I have a data file and there are some unwanted blank lines. How to write a bash script , so that I can generate a new data file without these unwanted blank line ?
Thank you.

Welcome to the forum.

Please become accustomed to provide decent context info of your problem.

It is always helpful to carefully and detailedly phrase a request, and to support it with system info like OS and shell, related environment (variables, options), preferred tools, adequate (representative) sample input and desired output data and the logics connecting the two including your own attempts at a solution, and, if existent, system (error) messages verbatim, to avoid ambiguities and keep people from guessing.

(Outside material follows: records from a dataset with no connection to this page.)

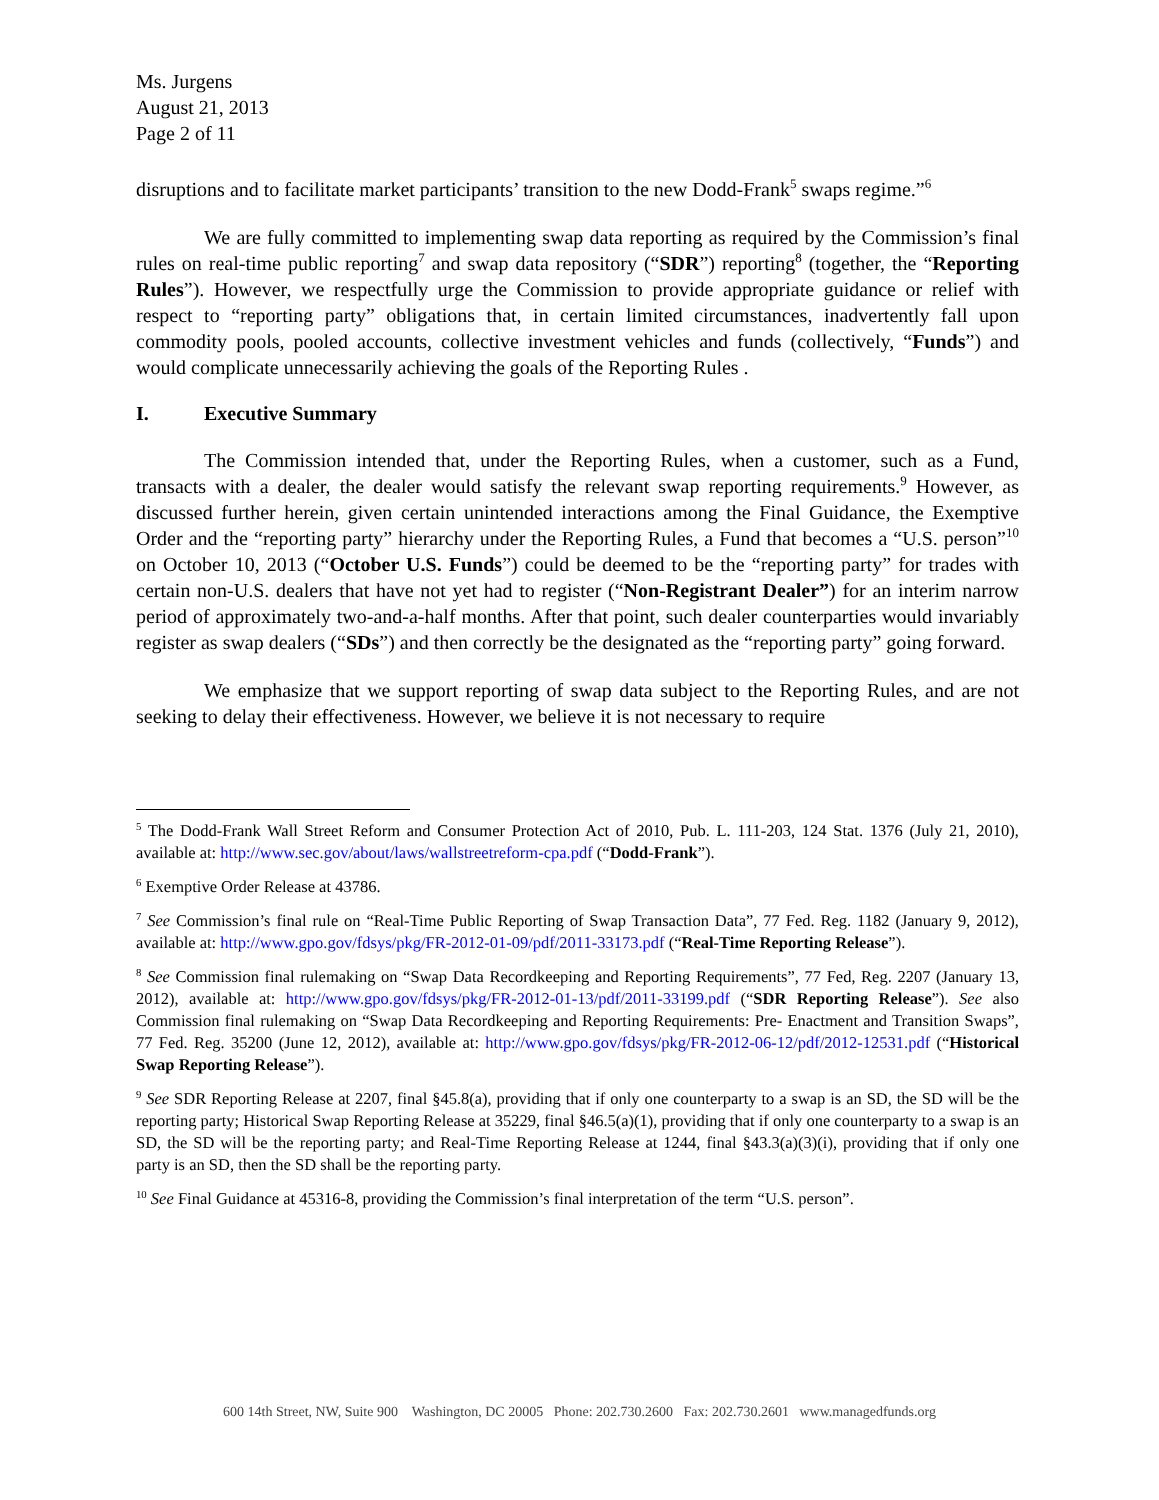Ms. Jurgens
August 21, 2013
Page 2 of 11
disruptions and to facilitate market participants’ transition to the new Dodd-Frank<sup>5</sup> swaps regime.”<sup>6</sup>
We are fully committed to implementing swap data reporting as required by the Commission’s final rules on real-time public reporting<sup>7</sup> and swap data repository (“SDR”) reporting<sup>8</sup> (together, the “Reporting Rules”). However, we respectfully urge the Commission to provide appropriate guidance or relief with respect to “reporting party” obligations that, in certain limited circumstances, inadvertently fall upon commodity pools, pooled accounts, collective investment vehicles and funds (collectively, “Funds”) and would complicate unnecessarily achieving the goals of the Reporting Rules .
I. Executive Summary
The Commission intended that, under the Reporting Rules, when a customer, such as a Fund, transacts with a dealer, the dealer would satisfy the relevant swap reporting requirements.<sup>9</sup> However, as discussed further herein, given certain unintended interactions among the Final Guidance, the Exemptive Order and the “reporting party” hierarchy under the Reporting Rules, a Fund that becomes a “U.S. person”<sup>10</sup> on October 10, 2013 (“October U.S. Funds”) could be deemed to be the “reporting party” for trades with certain non-U.S. dealers that have not yet had to register (“Non-Registrant Dealer”) for an interim narrow period of approximately two-and-a-half months. After that point, such dealer counterparties would invariably register as swap dealers (“SDs”) and then correctly be the designated as the “reporting party” going forward.
We emphasize that we support reporting of swap data subject to the Reporting Rules, and are not seeking to delay their effectiveness. However, we believe it is not necessary to require
<sup>5</sup> The Dodd-Frank Wall Street Reform and Consumer Protection Act of 2010, Pub. L. 111-203, 124 Stat. 1376 (July 21, 2010), available at: http://www.sec.gov/about/laws/wallstreetreform-cpa.pdf (“Dodd-Frank”).
<sup>6</sup> Exemptive Order Release at 43786.
<sup>7</sup> See Commission’s final rule on “Real-Time Public Reporting of Swap Transaction Data”, 77 Fed. Reg. 1182 (January 9, 2012), available at: http://www.gpo.gov/fdsys/pkg/FR-2012-01-09/pdf/2011-33173.pdf (“Real-Time Reporting Release”).
<sup>8</sup> See Commission final rulemaking on “Swap Data Recordkeeping and Reporting Requirements”, 77 Fed, Reg. 2207 (January 13, 2012), available at: http://www.gpo.gov/fdsys/pkg/FR-2012-01-13/pdf/2011-33199.pdf (“SDR Reporting Release”). See also Commission final rulemaking on “Swap Data Recordkeeping and Reporting Requirements: Pre- Enactment and Transition Swaps”, 77 Fed. Reg. 35200 (June 12, 2012), available at: http://www.gpo.gov/fdsys/pkg/FR-2012-06-12/pdf/2012-12531.pdf (“Historical Swap Reporting Release”).
<sup>9</sup> See SDR Reporting Release at 2207, final §45.8(a), providing that if only one counterparty to a swap is an SD, the SD will be the reporting party; Historical Swap Reporting Release at 35229, final §46.5(a)(1), providing that if only one counterparty to a swap is an SD, the SD will be the reporting party; and Real-Time Reporting Release at 1244, final §43.3(a)(3)(i), providing that if only one party is an SD, then the SD shall be the reporting party.
<sup>10</sup> See Final Guidance at 45316-8, providing the Commission’s final interpretation of the term “U.S. person”.
600 14th Street, NW, Suite 900 Washington, DC 20005 Phone: 202.730.2600 Fax: 202.730.2601 www.managedfunds.org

On top, your problem has been solved umpteen times in these forums. Did you try searching for it?

I have a data files which consists of say almost 104 lines. I need to delete the 16 th,27th,38th,49th,60th,71,82,93.....etc lines from the data. How to write a bash script for this? I am a new linux user. Currently using vim-editor.

Hi,

There are a number of approaches, as an example you could test with.

fred@test # cat file_name | grep -v '^$'

Or you could use;

fred@test # sed '/^$/d' file_name

There are many options, what have you tried?

Gull04

Hi,
Could you please tell me how to use do..loop for deleting these specific lines using bash script?

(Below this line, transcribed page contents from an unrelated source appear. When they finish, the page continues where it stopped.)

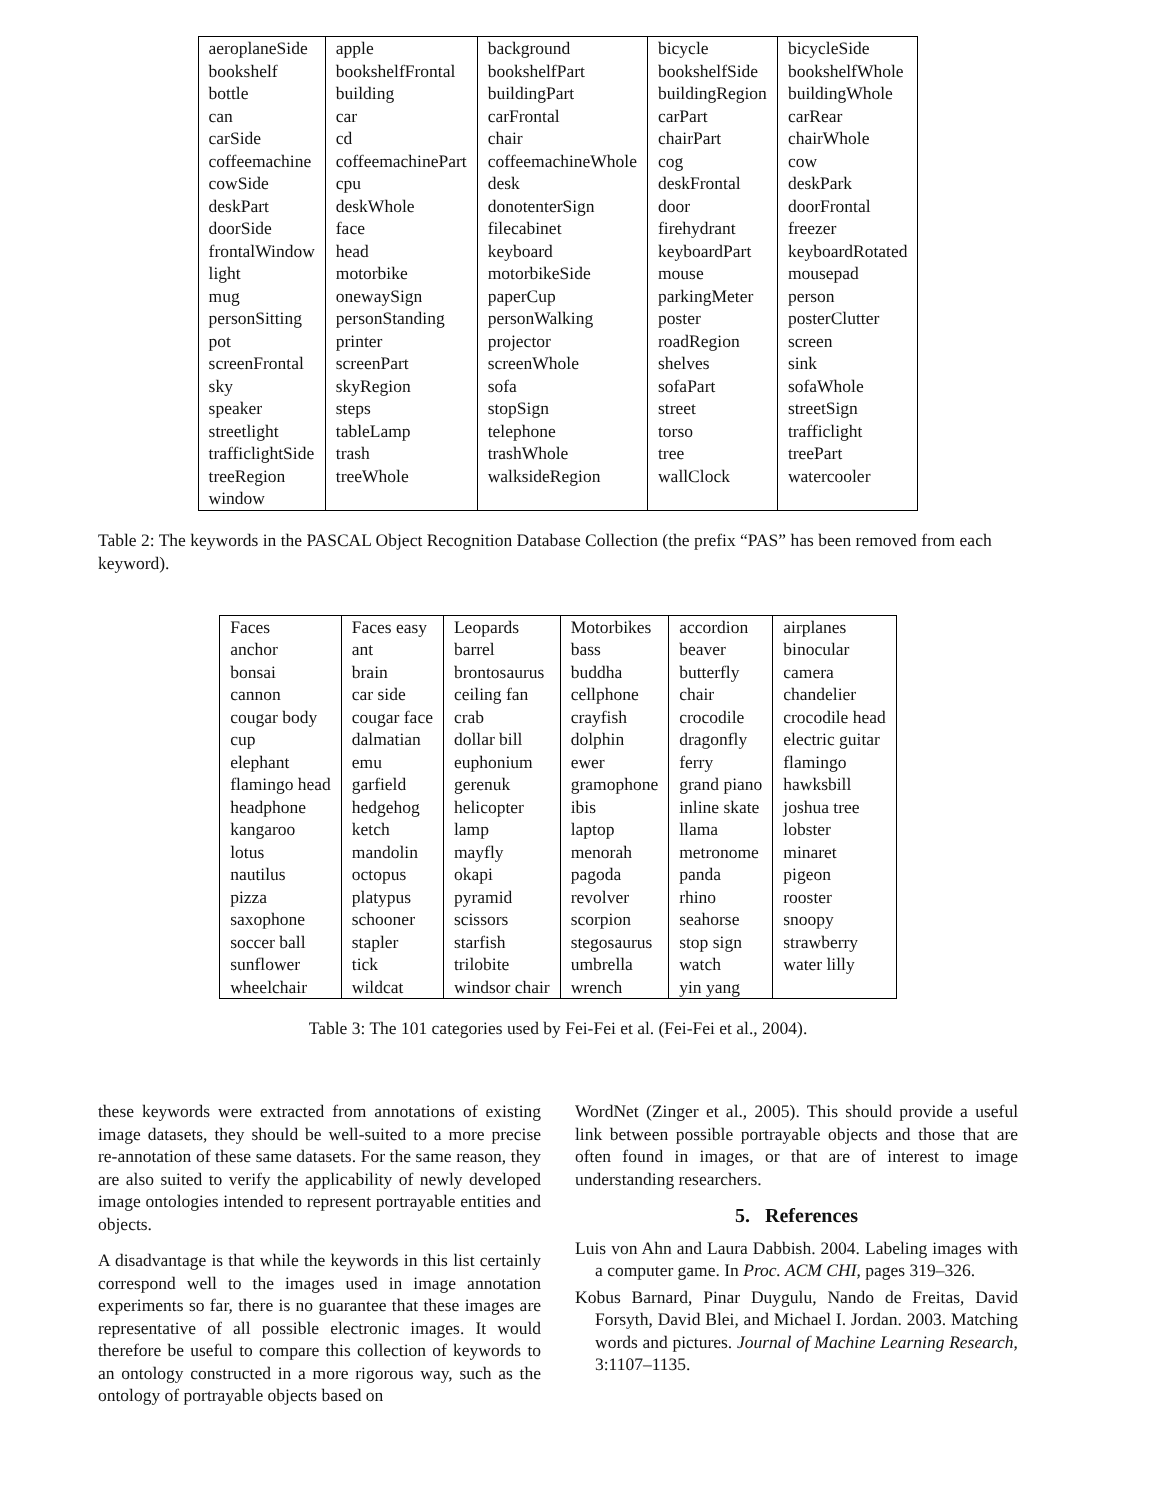| aeroplaneSide | apple | background | bicycle | bicycleSide |
| bookshelf | bookshelfFrontal | bookshelfPart | bookshelfSide | bookshelfWhole |
| bottle | building | buildingPart | buildingRegion | buildingWhole |
| can | car | carFrontal | carPart | carRear |
| carSide | cd | chair | chairPart | chairWhole |
| coffeemachine | coffeemachinePart | coffeemachineWhole | cog | cow |
| cowSide | cpu | desk | deskFrontal | deskPark |
| deskPart | deskWhole | donotenterSign | door | doorFrontal |
| doorSide | face | filecabinet | firehydrant | freezer |
| frontalWindow | head | keyboard | keyboardPart | keyboardRotated |
| light | motorbike | motorbikeSide | mouse | mousepad |
| mug | onewaySign | paperCup | parkingMeter | person |
| personSitting | personStanding | personWalking | poster | posterClutter |
| pot | printer | projector | roadRegion | screen |
| screenFrontal | screenPart | screenWhole | shelves | sink |
| sky | skyRegion | sofa | sofaPart | sofaWhole |
| speaker | steps | stopSign | street | streetSign |
| streetlight | tableLamp | telephone | torso | trafficlight |
| trafficlightSide | trash | trashWhole | tree | treePart |
| treeRegion | treeWhole | walksideRegion | wallClock | watercooler |
| window | | | | |
Table 2: The keywords in the PASCAL Object Recognition Database Collection (the prefix “PAS” has been removed from each keyword).
| Faces | Faces easy | Leopards | Motorbikes | accordion | airplanes |
| anchor | ant | barrel | bass | beaver | binocular |
| bonsai | brain | brontosaurus | buddha | butterfly | camera |
| cannon | car side | ceiling fan | cellphone | chair | chandelier |
| cougar body | cougar face | crab | crayfish | crocodile | crocodile head |
| cup | dalmatian | dollar bill | dolphin | dragonfly | electric guitar |
| elephant | emu | euphonium | ewer | ferry | flamingo |
| flamingo head | garfield | gerenuk | gramophone | grand piano | hawksbill |
| headphone | hedgehog | helicopter | ibis | inline skate | joshua tree |
| kangaroo | ketch | lamp | laptop | llama | lobster |
| lotus | mandolin | mayfly | menorah | metronome | minaret |
| nautilus | octopus | okapi | pagoda | panda | pigeon |
| pizza | platypus | pyramid | revolver | rhino | rooster |
| saxophone | schooner | scissors | scorpion | seahorse | snoopy |
| soccer ball | stapler | starfish | stegosaurus | stop sign | strawberry |
| sunflower | tick | trilobite | umbrella | watch | water lilly |
| wheelchair | wildcat | windsor chair | wrench | yin yang | |
Table 3: The 101 categories used by Fei-Fei et al. (Fei-Fei et al., 2004).
these keywords were extracted from annotations of existing image datasets, they should be well-suited to a more precise re-annotation of these same datasets. For the same reason, they are also suited to verify the applicability of newly developed image ontologies intended to represent portrayable entities and objects.
A disadvantage is that while the keywords in this list certainly correspond well to the images used in image annotation experiments so far, there is no guarantee that these images are representative of all possible electronic images. It would therefore be useful to compare this collection of keywords to an ontology constructed in a more rigorous way, such as the ontology of portrayable objects based on
WordNet (Zinger et al., 2005). This should provide a useful link between possible portrayable objects and those that are often found in images, or that are of interest to image understanding researchers.
5. References
Luis von Ahn and Laura Dabbish. 2004. Labeling images with a computer game. In Proc. ACM CHI, pages 319–326.
Kobus Barnard, Pinar Duygulu, Nando de Freitas, David Forsyth, David Blei, and Michael I. Jordan. 2003. Matching words and pictures. Journal of Machine Learning Research, 3:1107–1135.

The best approach IMO may be..

awk NF file

Since that will also delete lines that are strictly not empty, but that only contain spaces and TABS..

1 Like

Hi,
I have a file and I need to edit that file by deleting certain lines. I am interested in deleting the line number 16,27,38,49,60....etc from my original data file and would like to make a edited version of my file. For this I have used following code:

#!bin/bash
 loop.txt= $1
 loop1.txt=$2
 line=16
 while read line [$line -eq 16 && $line -le 64082];
 do
 >sed -line loop.txt
 echo $line>>"$loop1.txt"
 ((line=line+11))
 done<"$loop.itxt"

But its not working for me. How to write a bash script for this?

Try:

awk '(NR+6)%11' file > newfile

GNU sed:

sed '16~11d' file > newfile

Bash/ksh93/zsh:

while IFS= read -r line
do
  (( (++nr+6)%11 )) || continue
  printf "%s\n" "$line"
done < file > newfile

I agree with Scrutinzer, it's the way to go.